Of course not, this should be fixed by the type checkers, nor worked around by lying in the type stubs. These types don’t have an __iter__ method, so we shouldn’t pretend it does.

No, because of the above and also because it doesn’t get me closer to my goal of having precise typing for heterogeneous unpacking.

No, I’m not. I don’t control the code here, just the typing.

I think if Python decides to fully deprecate the old style iteration protocol, and instead decides to introduce a “fixed length heterogenous iterator” type that would solve the problem in the title, I would try to get that into pyo3, otherwise I’ll work with what exists.

2 Likes

I see. Then maybe define the tuple-inheriting class in a stub (.pyi) file?

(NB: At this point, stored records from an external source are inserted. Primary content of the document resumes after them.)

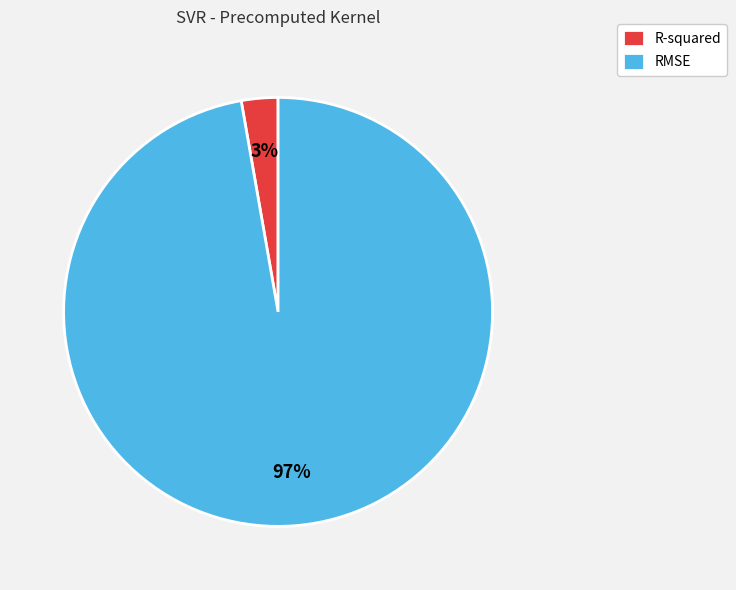

Which category has the smallest portion of the pie?

R-squared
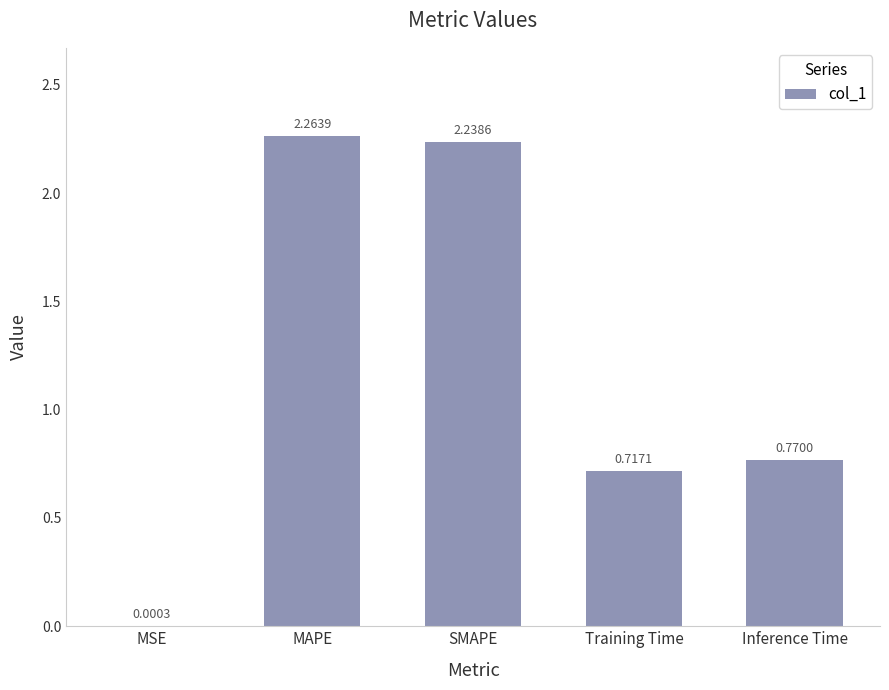

At which category does the chart reach its peak across all series?

MAPE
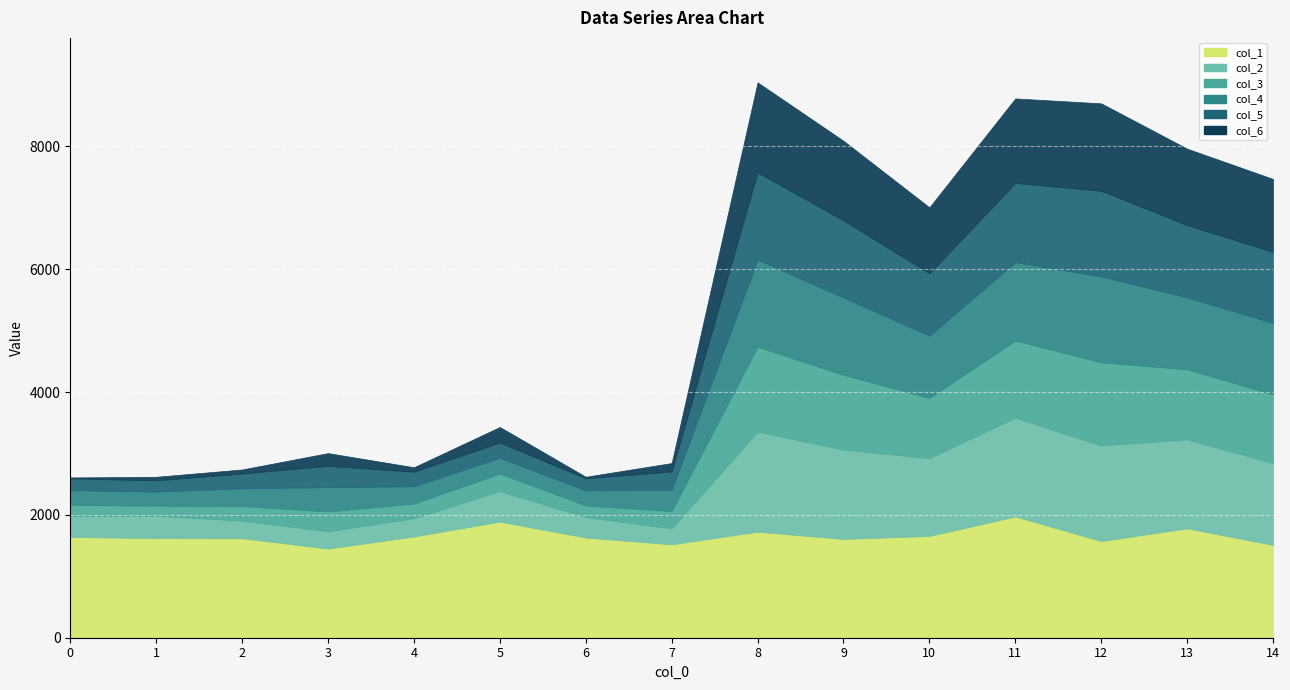

What is the value of the col_1 point at the 4th from the left?

1451.4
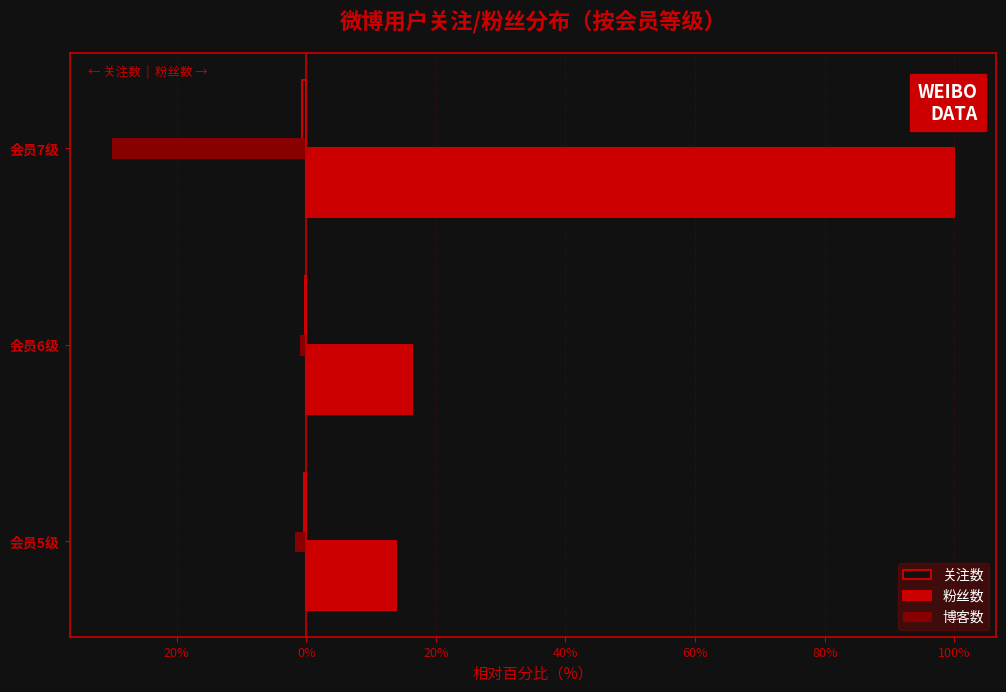

What is the difference between the maximum and minimum values in the 关注数 series?

0.5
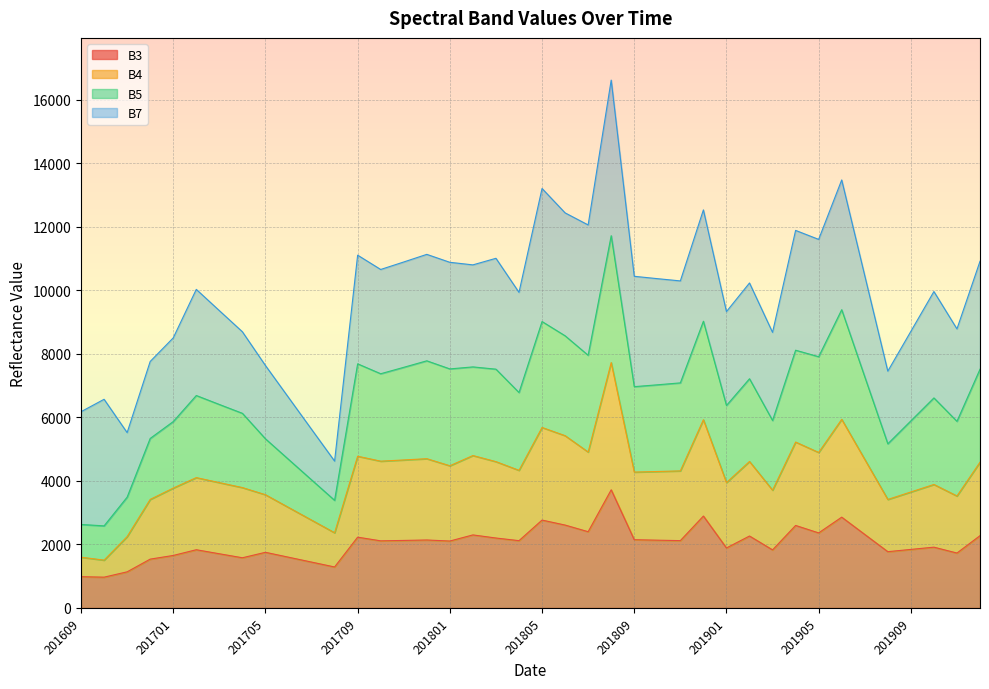

What is the highest value of the B3 series?

3718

That was never in question. After Kroppeb’s answer, the remaining issues here are:

  1. there is no way to express a heterogeneous collection in a type-safe way using the new-style iteration protocol.

  2. No type checkers correctly use overloads for the old-style iteration protocol. This should work:

    class MyTupleLike:
        def __new__(cls, _0: int, _1: str, /) -> Self: ...
        def __len__(self) -> Literal[2]: ...
        @overload
        def __getitem__(self, key: Literal[0]) -> int: ...
        @overload
        def __getitem__(self, key: Literal[1]) -> str: ...
        @overload
        def __getitem__(self, key: int) -> int | str | Never: ...
    
    a, b = MyTupleLike(1, "2")
    assert_type(a, int)
    assert_type(b, str)
    

So the next steps should be:

  1. we should introduce something like typing.HeterogeneousIterator[*Types] which could be used for fixed-sized heterogeneous collections and variable-sized ones (like def __iter__(self) -> HeterogeneousIterator[str, *tuple[int, ...]])
  2. type checkers should be fixed to support the above test case.
1 Like

What @blhsing is suggesting is that in the .pyi stub file you make MyTupleLike inherit from tuple, even if that isn’t the case at runtime.

1 Like

lying about base classes can cause other problems, such as narrowing patterns not working correctly.

For instance, if a user has one of your type or a tuple, isinstance(unknown, tuple) works at runtime correctly, but since you’ve lied to the typechecker…

2 Likes